The order of the Appellate Division should be modified, without costs, by denying plaintiff's motion for summary judgment and, as so modified, affirmed.

In this breach of contract action, plaintiff seeks an order compelling defendants to award him a degree. Defendants maintain that this action should have been brought as a CPLR article 78 proceeding and is therefore time-barred. Plaintiff moved for summary judgment granting him specific performance, and defendants cross-moved for summary judgment dismissing the complaint. Supreme Court denied plaintiff's motion, granted defendants' cross motion, and dismissed the complaint. The court concluded that the case should have been brought as an article 78 proceeding and was untimely. The Appellate Division reversed, denied defendants' cross motion, granted plaintiff's motion, and directed defendants to award plaintiff a degree, diploma and any authorizations necessary to allow him to take the dental boards. This Court granted defendants leave to appeal.

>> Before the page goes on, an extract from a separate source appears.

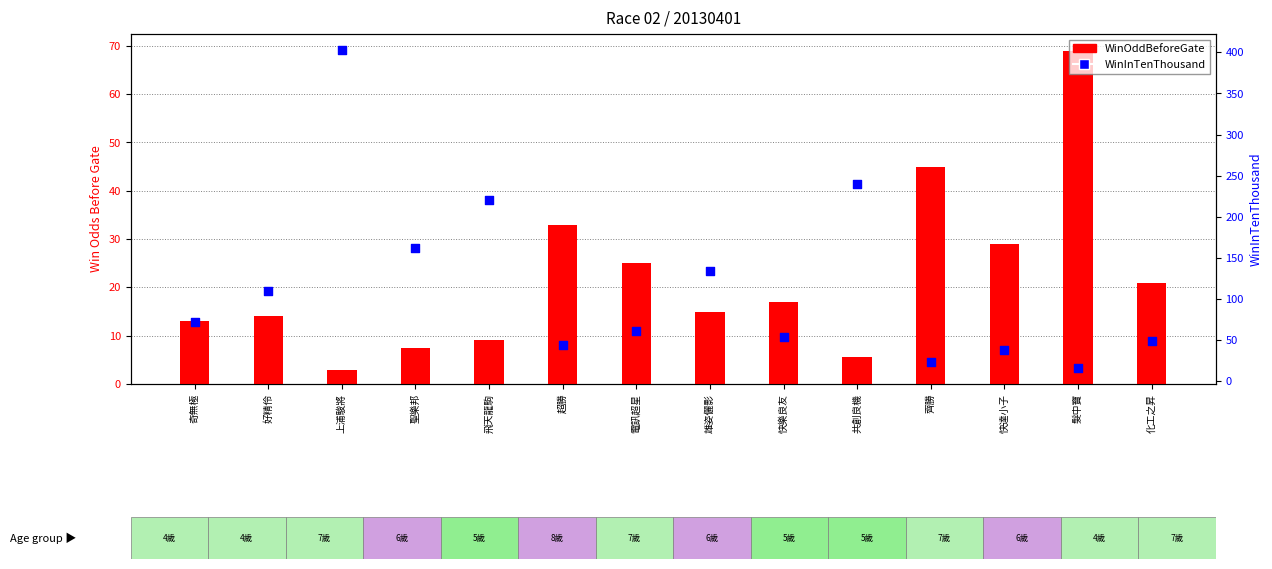

What are all the series names shown in the legend?

WinOddBeforeGate, WinInTenThousand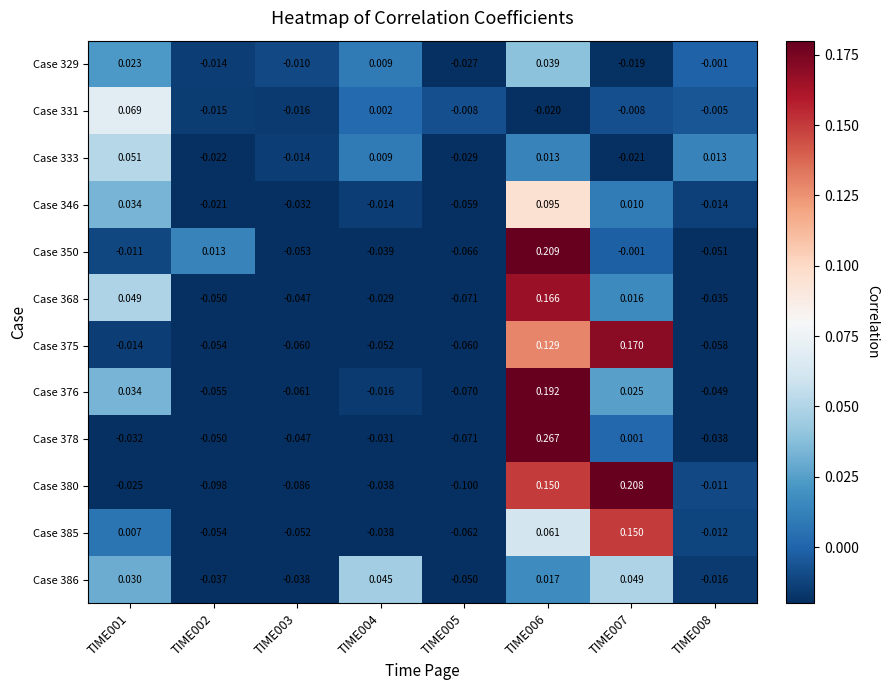

Which label corresponds to the smallest value in the chart?

TIME005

The lower courts erred in reaching their respective conclusions. On this record, defendants have not established that they are entitled to the benefit of the statute of limitations defense applicable to an article 78 proceeding. Further, contrary to the determination of the Appellate Division, there are issues of fact as to whether defendants' decision to deny plaintiff a degree was based on purely financial considerations, or whether academic considerations were involved. More information is necessary in order to ascertain whether there was an implied contract between the parties and, if so, whether the parties satisfied their respective obligations under such implied agreement. If, however, defendants' decision was in fact based upon plaintiff's academic performance, the action should have been brought as a proceeding under article 78, subject to review solely for arbitrariness or irrationality (see Matter of Olsson v Board of Higher Educ. of City of N.Y., 40 NY2d 408, 413-414 [1980]), and would be untimely.

* * * * * * * * * * * * * * * * *

Order modified, without costs, by denying plaintiff's motion for summary judgment and, as so modified, affirmed, in a memorandum. Chief Judge Lippman and Judges Ciparick, Graffeo, Read, Smith, Pigott and Jones concur.